I learn new things about myself every day.  Even on the days that I am not experiencing symptoms of anxiety or bipolar disorder I learn something else about myself.  When I started this journey over a year and a half ago, I knew that I wanted to make a change and I wanted mental stability.  The only way to get the mental stability that I was looking for was to be intentional about the recovery process. 

For me, therapy was so very important and useful for many reasons. 

The main reasons were to develop skills and strategies about coping with my illness, as well as investigate past traumas and occurrences in relation to my mental health and behavior. When I first started going to therapy, it did not dawn on me that my past and my mental health disorders did play a role in my behavior, and at times they went hand in hand. Realizing this made a lightbulb go off.  I wanted to explore this more.
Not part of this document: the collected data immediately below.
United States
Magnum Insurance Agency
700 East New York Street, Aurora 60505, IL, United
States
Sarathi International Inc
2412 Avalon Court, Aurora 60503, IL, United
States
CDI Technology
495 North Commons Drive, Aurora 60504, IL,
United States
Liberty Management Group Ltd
I was devoted to bettering myself and becoming a better person.

One of the things that I began to realize when I started therapy on a regular basis was that attitude and mindset are so crucial in seeking stability on the road to recovery.  Our minds are so powerful, and we truly do become what we think.  I never thought about this.  I was too concerned with acting and reacting and not really paying attention to my attitude at times.

Mindset is so very important when traveling on road to recovery and creating stability. 

I know that for years, I carried a lot of negative thoughts and didn’t see any progress.  I then began to realize that having a positive attitude would greatly impact my treatment and make getting better a little bit easier.  Every day is not going to be easy.  Having a mental disorder is no walk in the park, but once I began to change my mindset I discovered that I can have the stability that I so desperately wanted.  There was no longer room for negativity.

The shift in my mindset has been one of the greatest things that has help me maintain my mental health disorder.  Positive thoughts yield positive outcomes.